EXCERPTED PASSAGE:
※

Dalai Lama


7th February marked a startling day as we witnessed an entire auditorium brimming with women all around, each of them more captivated than the next, completely engrossed in the sweet words of his holiness,  the 14th Dalai Lama, Lhamo Dondrub who with his tranquil saffron robe and delightful chuckle instantly put the audience at ease.

Before we set out to describe how this event was and always will be one for the serene and prestigious walls of Jesus and Mary College, it is important to reiterate why the Dalai Lama seems to bring metaphorical peace doves with him and fill a feeling of awe in everyone’s eyes. Tibetan Buddhists believe him to be the 14th reincarnation of the original Dalai Lama, a spiritual leader who was born in 1351 and who was said to be the reincarnation of Avalokiteshvara, Buddhism’s Bodhisattva of Compassion.

※

DATA EXTRACT:

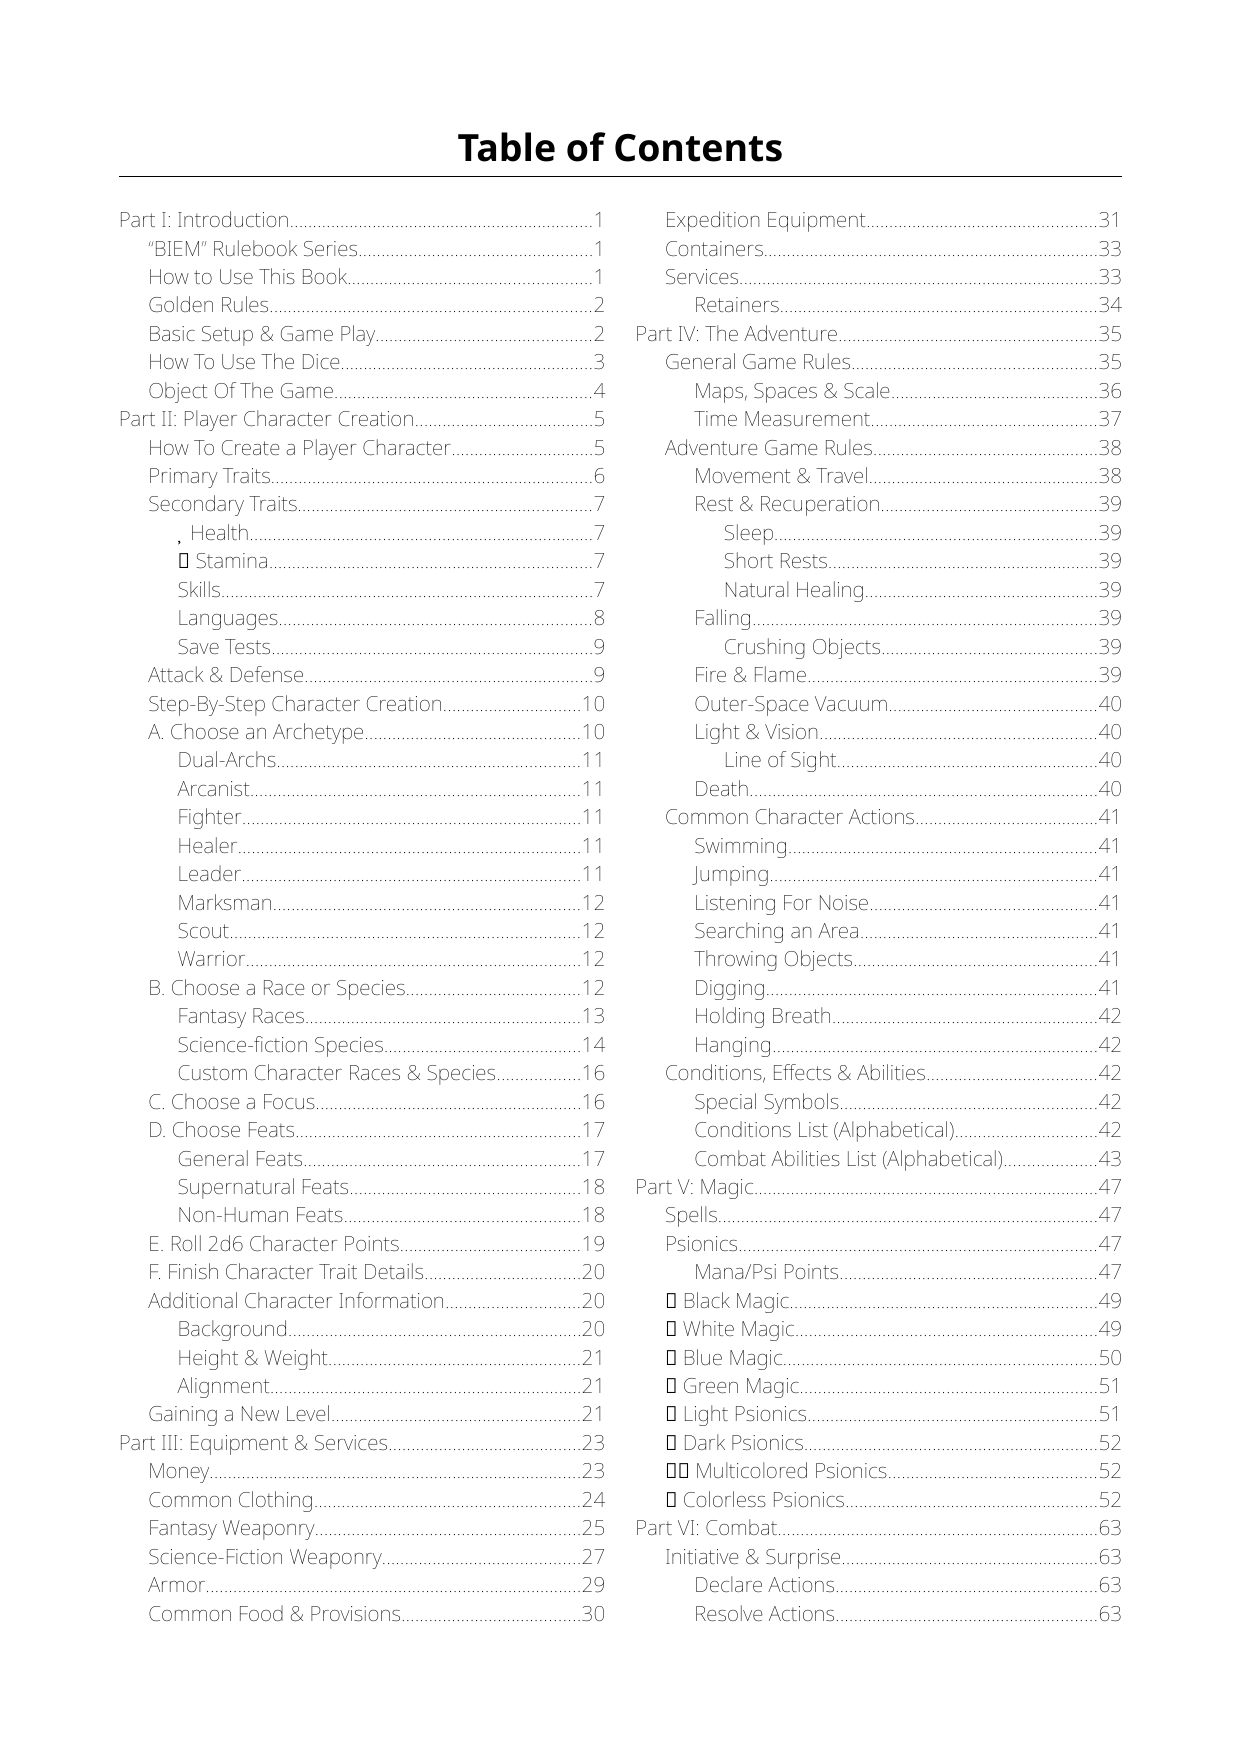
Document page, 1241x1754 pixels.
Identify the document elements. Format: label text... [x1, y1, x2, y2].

※

SET OF TASKS:
(1) Answer these questions using the Dalai Lama piece:
(a) On what date did the event take place?
(b) Which college does the piece name in connection with the event?
(c) In what year was the original Dalai Lama born?
(2) From the Dalai Lama piece, extract word for word the passage from "7th February marked" to "Bodhisattva of Compassion.".
(3) Summarize the Dalai Lama piece in two sentences.

ANSWER LIST:
(1)
(a) 7th February
(b) Jesus and Mary College
(c) 1351

(2)
7th February marked a startling day as we witnessed an entire auditorium brimming with women all around, each of them more captivated than the next, completely engrossed in the sweet words of his holiness,  the 14th Dalai Lama, Lhamo Dondrub who with his tranquil saffron robe and delightful chuckle instantly put the audience at ease.

Before we set out to describe how this event was and always will be one for the serene and prestigious walls of Jesus and Mary College, it is important to reiterate why the Dalai Lama seems to bring metaphorical peace doves with him and fill a feeling of awe in everyone’s eyes. Tibetan Buddhists believe him to be the 14th reincarnation of the original Dalai Lama, a spiritual leader who was born in 1351 and who was said to be the reincarnation of Avalokiteshvara, Buddhism’s Bodhisattva of Compassion.

(3) On 7th February, an auditorium full of women at Jesus and Mary College listened, captivated, to the 14th Dalai Lama, Lhamo Dondrub, whose saffron robe and chuckle put the audience at ease. Tibetan Buddhists believe him to be the 14th reincarnation of the original Dalai Lama, a spiritual leader born in 1351 who was said to be the reincarnation of Avalokiteshvara, Buddhism's Bodhisattva of Compassion.